BEGIN

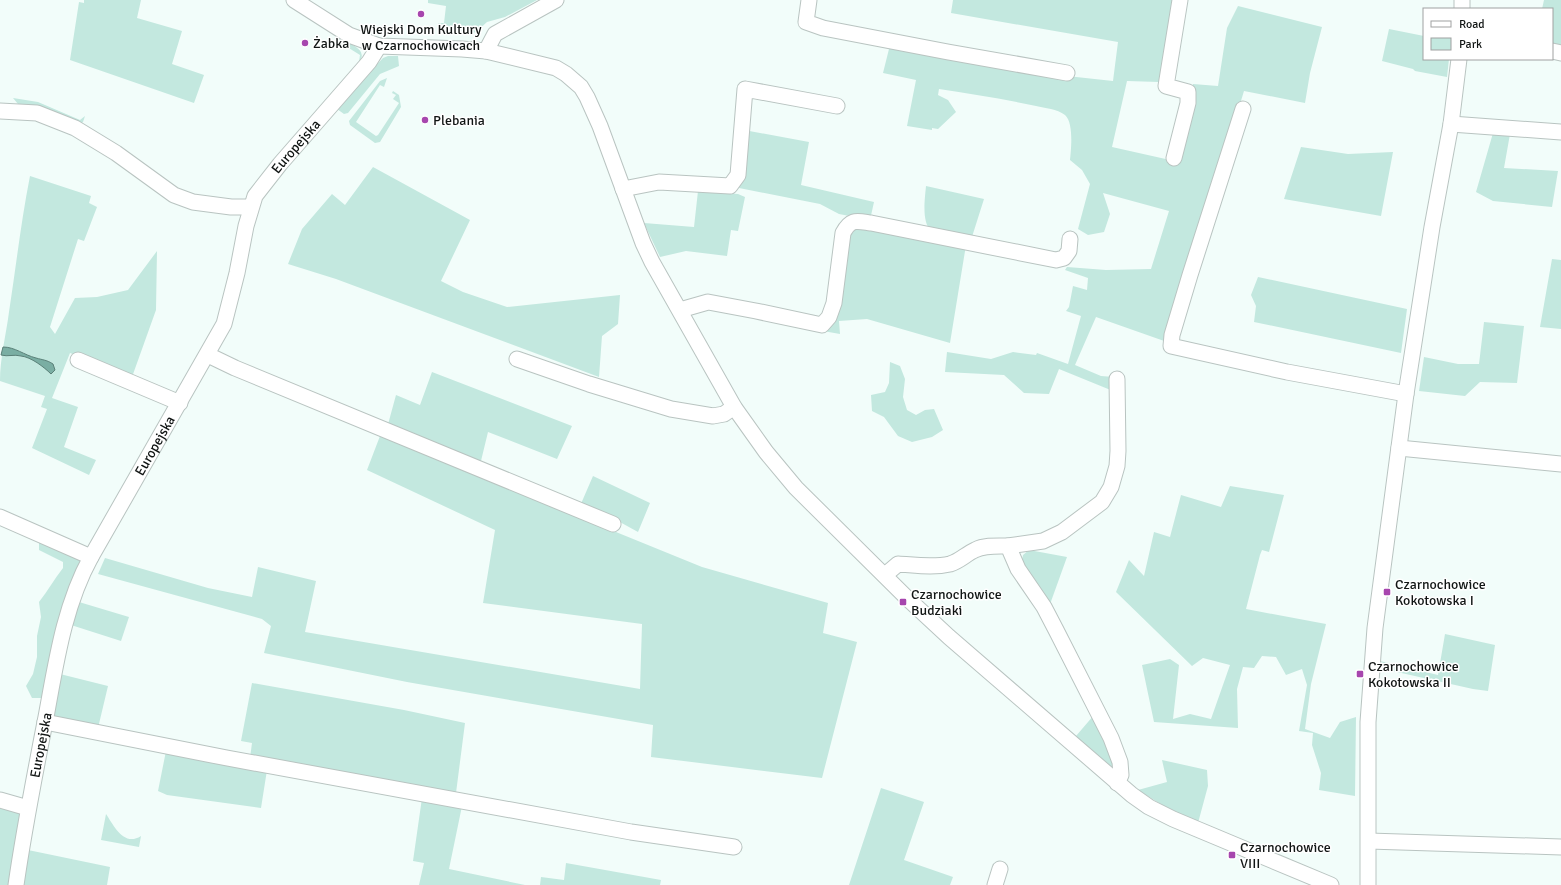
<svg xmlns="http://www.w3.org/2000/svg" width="1561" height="885" viewBox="0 0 1561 885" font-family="Signika,sans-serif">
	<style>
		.green { fill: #c3e8df }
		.water { fill: #7aaea3; stroke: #5a8078 }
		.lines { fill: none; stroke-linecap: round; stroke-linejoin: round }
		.minor-casing { stroke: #b9c4c1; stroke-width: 17 }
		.minor { stroke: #fff; stroke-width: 15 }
		.poi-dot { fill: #a746ae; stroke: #fff; stroke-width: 1.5 }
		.labels { text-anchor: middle; stroke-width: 3; stroke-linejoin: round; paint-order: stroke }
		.poi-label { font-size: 14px; fill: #111514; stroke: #fff; text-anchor: start }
		.street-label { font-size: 14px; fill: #111514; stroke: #fff }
	</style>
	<rect width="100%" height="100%" fill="#f2fdfa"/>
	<path class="green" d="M 84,0 L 141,0 L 137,18 L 182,31 L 172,64 L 204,75 L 194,103 L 70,60 L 79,2 L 84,3 Z
		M 428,0 L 537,0 L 505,17 L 487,22 L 476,32 L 471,33 L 438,31 L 438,23 L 444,23 L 446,6 L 428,3 Z
		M 953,0 L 1175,0 L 1159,82 L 1127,81 L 1112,147 L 1179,162 L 1193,84 L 1218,86 L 1227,28 L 1238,6 L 1322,27 L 1310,73 L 1305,103 L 1244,91 L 1167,342 L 1096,317 L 1075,365 L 1101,376 L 1114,377 L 1113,391 L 1059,369 L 1049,394 L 1024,393 L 1004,375 L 945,372 L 947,352 L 991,359 L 1013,352 L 1036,355 L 1037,353 L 1068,364 L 1081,316 L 1066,311 L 1069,307 L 1073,286 L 1087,290 L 1088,278 L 1065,270 L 1067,267 L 1106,270 L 1151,269 L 1169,211 L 1103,193 L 1110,214 L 1104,232 L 1088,235 L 1078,229 L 1090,184 L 1082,170 L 1070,160 C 1071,150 1074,123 1065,115 C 1057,109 1045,108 1036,106 C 1004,99 971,94 939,89 L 938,95 L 948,100 L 956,112 L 938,129 L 932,128 L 932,130 L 907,126 L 916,80 L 883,73 L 890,45 L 1067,76 L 1113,81 L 1118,42 L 951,13 Z
		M 1544,0 L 1561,0 L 1561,49 L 1552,46 L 1552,9 L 1542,9 Z
		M 1389,29 L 1424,36 L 1424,59 L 1449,59 L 1447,77 L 1415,71 L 1413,69 L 1382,61 Z
		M 338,38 C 346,42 370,49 359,62 L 360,55 L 336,40 Z
		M 388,56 L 398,56 L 399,66 L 380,74 L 348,113 L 344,114 L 337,109 L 362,77 L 371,71 L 383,58 Z
		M 387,78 L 384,87 L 380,85 L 356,122 L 376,136 L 378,135 L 399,103 L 393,99 L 396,95 L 392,93 L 393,91 L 399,95 L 401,107 L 380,142 L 375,143 L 350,125 L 349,121 L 380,81 Z
		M 13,98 L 38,102 L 80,120 L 85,116 L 83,122 L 80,124 L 22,107 L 18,104 Z
		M 744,130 L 809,142 L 801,185 L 874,202 L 870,220 L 839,214 L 820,204 L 739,188 Z
		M 1493,133 L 1510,134 L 1504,168 L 1558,171 L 1552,207 L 1493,201 L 1476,192 Z
		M 1301,147 L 1348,154 L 1393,152 L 1381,216 L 1284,199 Z
		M 373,167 L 470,220 L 441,281 L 463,292 L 507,307 L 620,295 L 618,324 L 602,336 L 599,377 L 336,279 L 288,264 L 302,229 L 332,194 L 345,205 Z
		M 30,176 L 91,196 L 89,203 L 97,207 L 84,241 L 78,239 L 50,327 L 55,334 L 75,298 L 97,297 L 128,290 L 157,251 L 156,310 L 132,377 L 70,353 L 52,398 L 78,407 L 64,447 L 96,460 L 89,475 L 32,448 L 47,409 L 41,407 L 45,396 L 0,381 C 0,358 6,335 9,312 C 16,267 21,221 30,176 Z
		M 926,186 L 984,199 L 971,240 C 963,238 937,235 932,231 C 921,224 925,198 926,186 Z
		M 698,191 L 738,194 L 745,197 L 738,231 L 731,230 L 727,256 L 686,251 L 660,257 L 644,223 L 694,227 Z
		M 860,227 L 966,245 L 950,343 L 867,319 L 839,321 L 840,334 L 823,331 L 850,233 Z
		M 1552,259 L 1561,260 L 1561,329 L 1540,327 Z
		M 1258,277 L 1407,309 L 1401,353 L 1254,322 L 1256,306 L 1251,295 Z
		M 1484,322 L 1524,326 L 1517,383 L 1480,382 L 1465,396 L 1419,391 L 1424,357 L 1458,364 L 1479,364 Z
		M 890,362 L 900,366 L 905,379 L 903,397 L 907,410 L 916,415 L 925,410 L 934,409 L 943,430 L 932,437 L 912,442 L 898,436 L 884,417 L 872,411 L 871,395 L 885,392 L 889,383 Z
		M 432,372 L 572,426 L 557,459 L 488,432 L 480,465 L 387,428 L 396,395 L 420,405 Z
		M 380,436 L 702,567 L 828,603 L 823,633 L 857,642 L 822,778 L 651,757 L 653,725 L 407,682 L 264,653 L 271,626 L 262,619 L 98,574 L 105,558 L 208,588 L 252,597 L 258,567 L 316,581 L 305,632 L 640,689 L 642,624 L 483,603 L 495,530 L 367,470 Z
		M 593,476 L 650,503 L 638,532 L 618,521 L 580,506 Z
		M 1230,486 L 1284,495 L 1269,552 L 1262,550 L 1260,555 L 1246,609 L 1326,624 L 1311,684 L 1305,729 L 1330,738 L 1340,722 L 1356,717 L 1355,796 L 1319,790 L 1321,773 L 1312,745 L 1313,733 L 1299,731 L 1307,685 L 1302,669 L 1286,675 L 1276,657 L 1262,656 L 1254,668 L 1243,667 L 1237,689 L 1238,728 L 1154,722 L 1142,665 L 1170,659 L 1179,665 L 1173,719 L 1190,714 L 1211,719 L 1230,665 L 1203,658 L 1192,666 L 1116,592 L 1129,560 L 1144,576 L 1154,532 L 1170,537 L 1181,495 L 1221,507 Z
		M 39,541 L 81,559 L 81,563 L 44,698 L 32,698 L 26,686 L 33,674 L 37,657 L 37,636 L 41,617 L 39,602 C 48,591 54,579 63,568 L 63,562 L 39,550 Z
		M 1029,550 L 1067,557 L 1049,607 L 1021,565 L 1023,555 Z
		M 79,602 L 129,617 L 121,641 L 71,625 Z
		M 1445,634 L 1495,645 L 1488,691 L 1473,689 L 1379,668 L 1380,661 L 1438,675 Z
		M 60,674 L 108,686 L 98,728 L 56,720 L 53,713 Z
		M 252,683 L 404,710 L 465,723 L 456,793 L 250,758 L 252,743 L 241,741 Z
		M 1094,715 L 1116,768 L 1113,772 L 1076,736 Z
		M 166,751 L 267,770 L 261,808 L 167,795 L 158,791 Z
		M 1162,760 L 1207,770 L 1208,786 L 1198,823 L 1185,819 L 1138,790 L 1167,782 Z
		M 881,788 L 924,802 L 904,860 L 953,877 L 950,885 L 849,885 Z
		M 422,798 L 462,806 L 449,869 L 525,885 L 419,885 L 424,863 L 413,861 Z
		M 0,805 L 22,811 L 12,885 L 0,885 Z
		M 106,814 C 114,826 124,847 141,836 L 139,847 L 101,840 Z
		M 28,850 L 110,867 L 107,885 L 24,885 Z
		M 566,863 L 661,880 L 660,885 L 540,885 L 541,877 L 564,880 Z"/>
	<path class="water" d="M 3,347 C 15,347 24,355 36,358 C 43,360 47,360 53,364 L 55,370 L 51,374 C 44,367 31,357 21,356 C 14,354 8,357 1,355 Z"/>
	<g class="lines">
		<defs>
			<g id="minor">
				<path d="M 294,0 L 349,35 L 379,46 L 462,49 L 486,51 L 556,68 L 566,74 L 581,87 L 587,97 L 600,126 L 643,243 L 652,262 L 734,407 L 766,452 L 796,488 L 907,598 L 949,637 L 1132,795 L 1149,807 L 1173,819 L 1331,885"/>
				<path d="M 809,0 L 806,22 L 823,28 L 948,52 L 1067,73"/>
				<path d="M 1462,0 L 1462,9"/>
				<path d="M 486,51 L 495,34 L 556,0"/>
				<path d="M 1552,51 L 1561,53"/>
				<path d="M 1243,109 L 1190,275 L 1172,335 L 1171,346 L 1287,372 L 1406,394"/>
				<path d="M 0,111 L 37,113 L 75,128 L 116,153 L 174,195 L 193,202 L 231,207 L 251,207"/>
				<path d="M 1451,124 L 1561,132"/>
				<path d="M 1174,158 L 1188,103 L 1188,92 L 1166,86 L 1180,0"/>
				<path d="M 623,189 L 659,182 L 730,186 L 738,175 L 745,89 L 837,106"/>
				<path d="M 680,310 L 708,302 L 756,311 L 822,325 L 829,317 L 834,303 L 843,233 C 851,218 857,221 871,223 L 1056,260 L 1064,258 L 1069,251 L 1070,239"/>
				<path d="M 208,355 L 235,368 L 613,524"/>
				<path d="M 517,359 L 589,384 L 671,409 L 713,416 L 724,414 L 734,407"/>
				<path d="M 78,360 L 180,403"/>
				<path d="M 1399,448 L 1561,464"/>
				<path d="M 0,517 L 91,557"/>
				<path d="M 1008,546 L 1043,541 L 1062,532 L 1102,502 L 1111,487 L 1117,466 L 1118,451 L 1117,379"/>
				<path d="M 885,575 L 898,564 C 915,565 933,568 950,564 C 960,561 966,554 975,550 C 985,545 997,546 1008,546 L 1018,569 L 1044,607 L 1056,630 L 1111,738 L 1120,762 L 1121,775 L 1117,783"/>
				<path d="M 45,722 L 227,758 L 631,832 L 734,847"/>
				<path d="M 0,800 L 28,808"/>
				<path d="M 1369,841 L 1561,847"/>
				<path id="s1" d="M 16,885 C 24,829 35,773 46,717 C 56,663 64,606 91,557 L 224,324 L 237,273 L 246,226 L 255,196 L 280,164 L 369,62 L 379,46"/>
				<path d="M 995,885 L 1000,869"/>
				<path d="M 1368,885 L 1368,722 L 1375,628 L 1406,394 L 1432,227 L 1451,124 L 1459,59"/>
			</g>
		</defs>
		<use href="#minor" class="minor-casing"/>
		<use href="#minor" class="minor"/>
	</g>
	<g class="poi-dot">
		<circle cx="421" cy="14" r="4"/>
		<circle cx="305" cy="43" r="4"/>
		<circle cx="425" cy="120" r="4"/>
		<rect x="1383" y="588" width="8" height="8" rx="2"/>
		<rect x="899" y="598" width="8" height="8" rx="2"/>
		<rect x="1356" y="670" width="8" height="8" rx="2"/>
		<rect x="1228" y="851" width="8" height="8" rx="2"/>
	</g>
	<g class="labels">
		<g class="poi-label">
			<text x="421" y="34" text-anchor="middle">Wiejski Dom Kultury<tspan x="421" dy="16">w Czarnochowicach</tspan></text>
			<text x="313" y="48">Żabka</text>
			<text x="433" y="125">Plebania</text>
			<text x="1395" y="589">Czarnochowice<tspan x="1395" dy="16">Kokotowska I</tspan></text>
			<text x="911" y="599">Czarnochowice<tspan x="911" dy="16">Budziaki</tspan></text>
			<text x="1368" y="671">Czarnochowice<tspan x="1368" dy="16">Kokotowska II</tspan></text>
			<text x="1240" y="852">Czarnochowice<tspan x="1240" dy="16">VIII</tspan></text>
		</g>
		<g class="street-label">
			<text dy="5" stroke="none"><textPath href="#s1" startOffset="802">Europejska</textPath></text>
			<text dy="5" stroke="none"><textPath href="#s1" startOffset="466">Europejska</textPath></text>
			<text dy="5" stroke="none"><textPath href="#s1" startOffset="142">Europejska</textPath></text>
		</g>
	</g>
	<rect x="1423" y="8" width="130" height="52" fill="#ffffff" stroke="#a0a1a1"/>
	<rect x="1431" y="21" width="20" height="6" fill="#ffffff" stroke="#a0a1a1"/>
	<text x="1459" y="28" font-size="12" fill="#111514">Road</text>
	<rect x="1431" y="38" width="20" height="12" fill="#c3e8df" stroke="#a0a1a1"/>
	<text x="1459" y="48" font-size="12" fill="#111514">Park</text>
</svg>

END

Note every line of the entries in which "round" appears, and copy it down.

		.lines { fill: none; stroke-linecap: round; stroke-linejoin: round }
		.labels { text-anchor: middle; stroke-width: 3; stroke-linejoin: round; paint-order: stroke }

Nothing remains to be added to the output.